## What the task requires
Leave out the pictures and repeat the data exactly.

(Beginning of Input data)

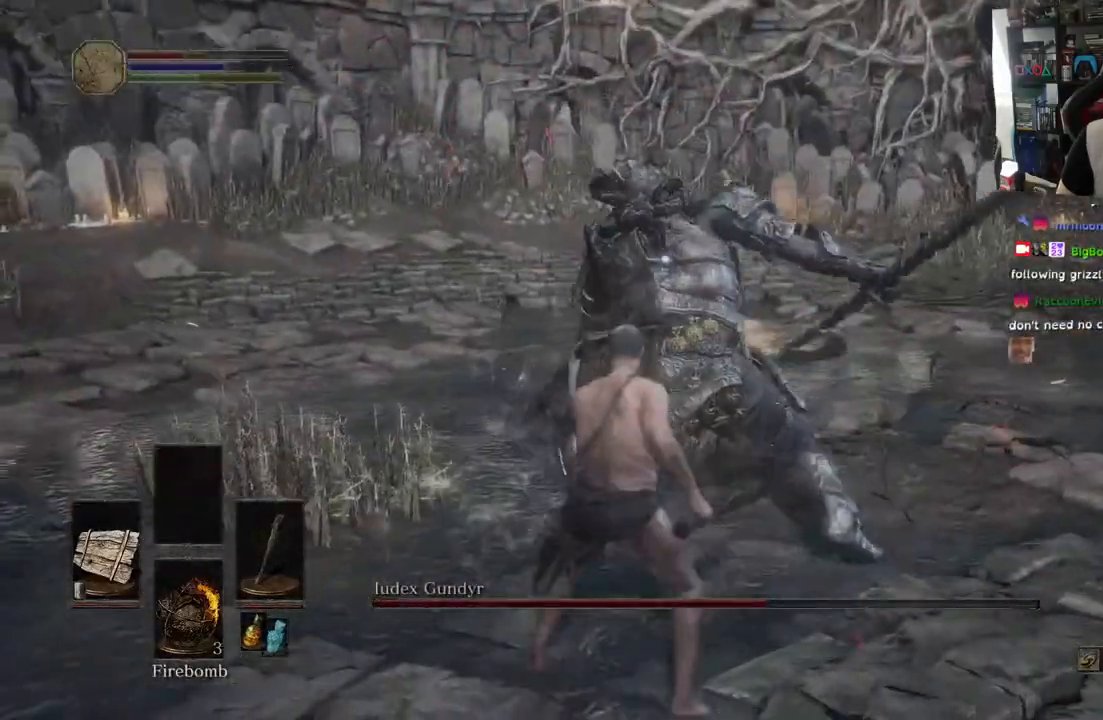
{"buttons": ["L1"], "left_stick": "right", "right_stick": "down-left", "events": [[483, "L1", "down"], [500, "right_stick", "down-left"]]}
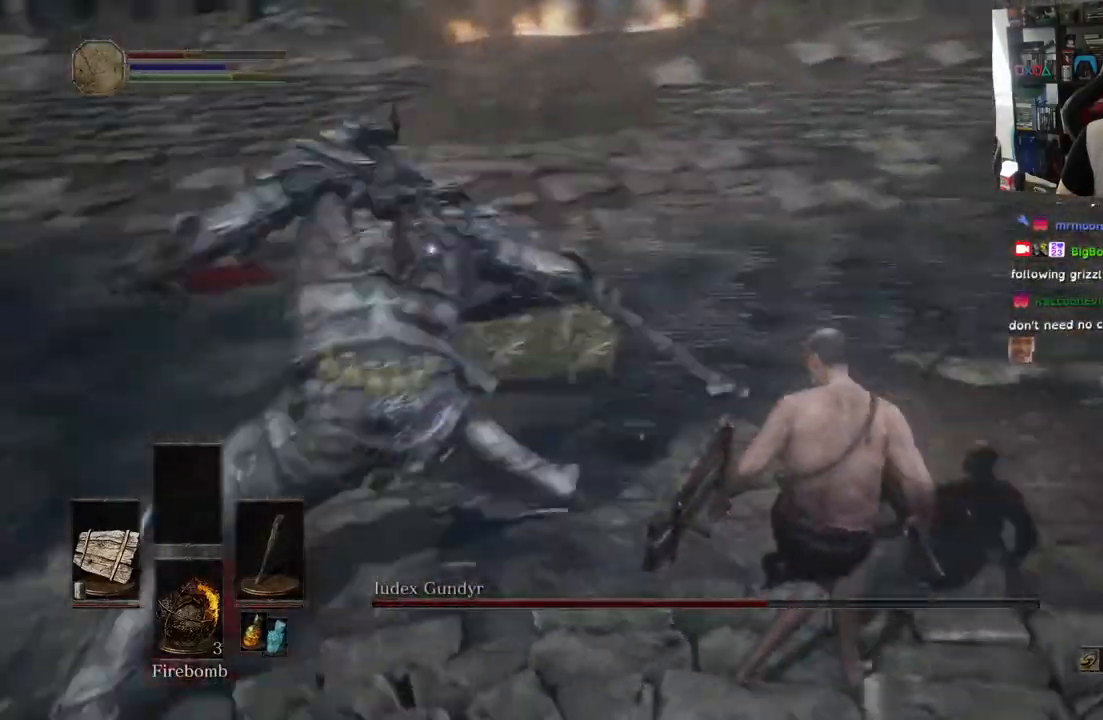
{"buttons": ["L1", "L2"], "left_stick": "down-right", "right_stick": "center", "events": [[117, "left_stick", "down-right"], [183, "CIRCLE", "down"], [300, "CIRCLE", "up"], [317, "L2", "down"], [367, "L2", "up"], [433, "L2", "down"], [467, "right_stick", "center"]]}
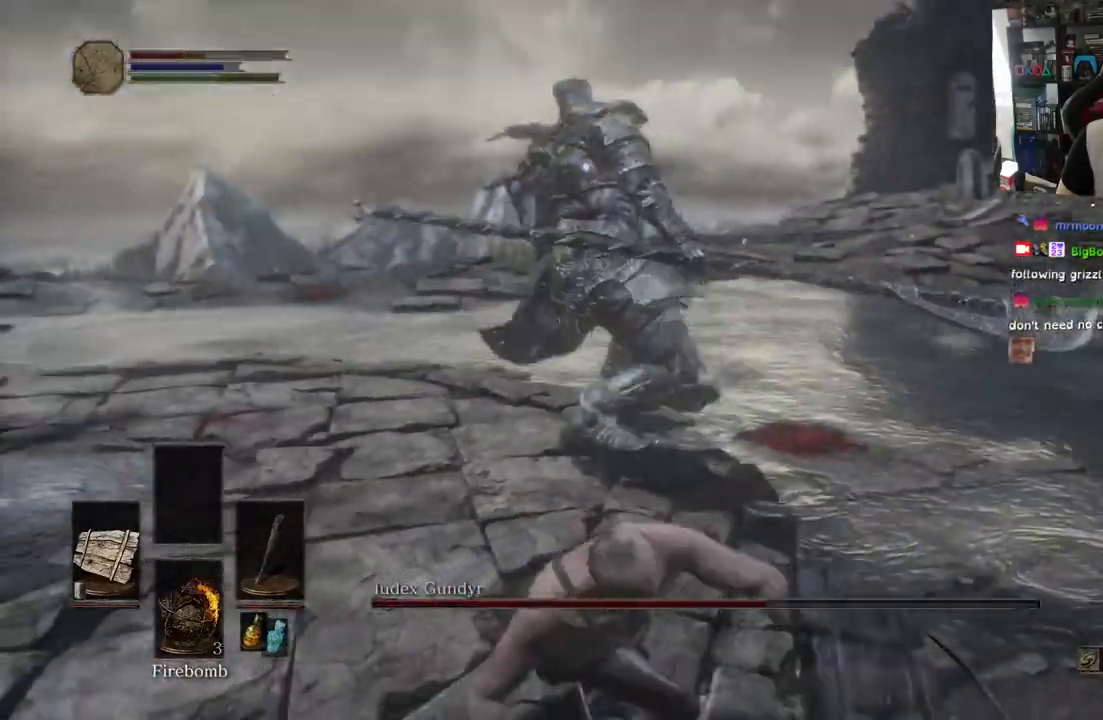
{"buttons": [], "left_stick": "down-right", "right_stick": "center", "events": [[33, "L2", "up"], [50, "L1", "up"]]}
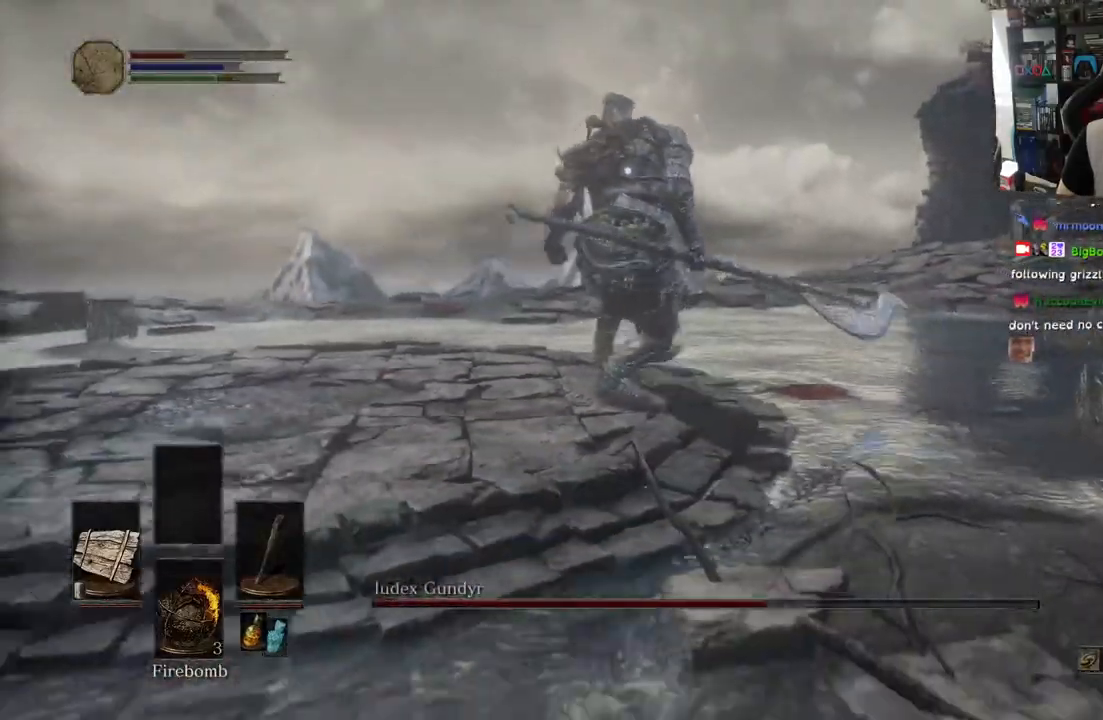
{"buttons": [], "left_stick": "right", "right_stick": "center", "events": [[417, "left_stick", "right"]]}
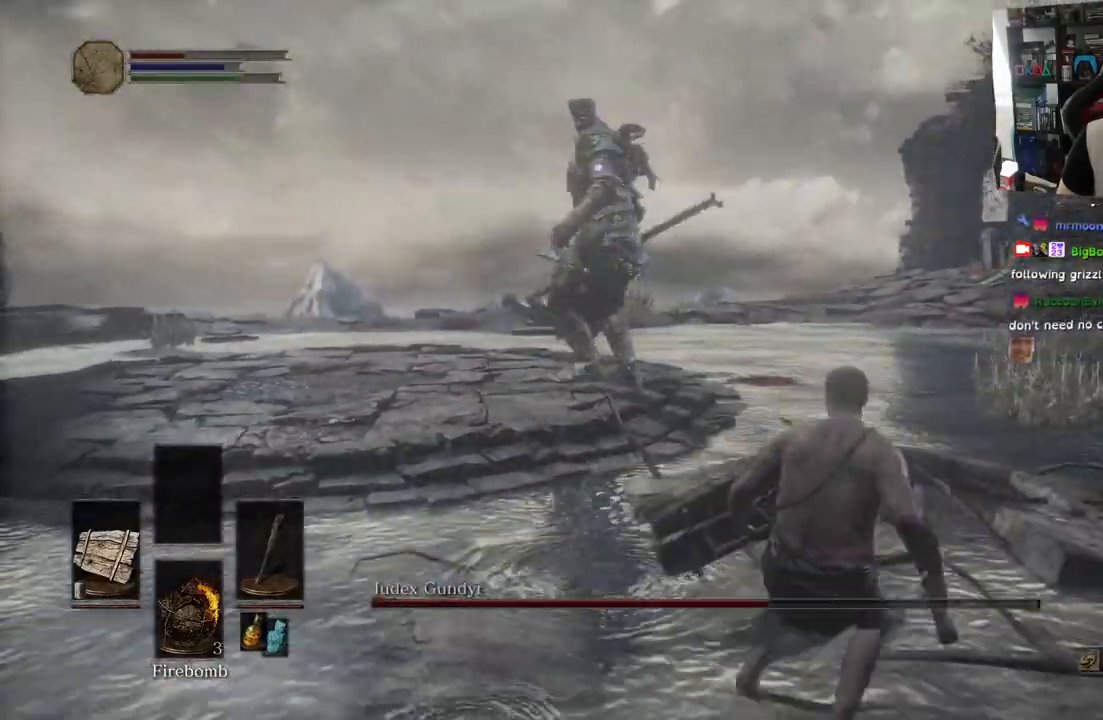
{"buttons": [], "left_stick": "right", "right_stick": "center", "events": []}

(End of Input data)

## Response for this exercise
{"buttons": ["L1"], "left_stick": "right", "right_stick": "down-left", "events": [[483, "L1", "down"], [500, "right_stick", "down-left"]]}
{"buttons": ["L1", "L2"], "left_stick": "down-right", "right_stick": "center", "events": [[117, "left_stick", "down-right"], [183, "CIRCLE", "down"], [300, "CIRCLE", "up"], [317, "L2", "down"], [367, "L2", "up"], [433, "L2", "down"], [467, "right_stick", "center"]]}
{"buttons": [], "left_stick": "down-right", "right_stick": "center", "events": [[33, "L2", "up"], [50, "L1", "up"]]}
{"buttons": [], "left_stick": "right", "right_stick": "center", "events": [[417, "left_stick", "right"]]}
{"buttons": [], "left_stick": "right", "right_stick": "center", "events": []}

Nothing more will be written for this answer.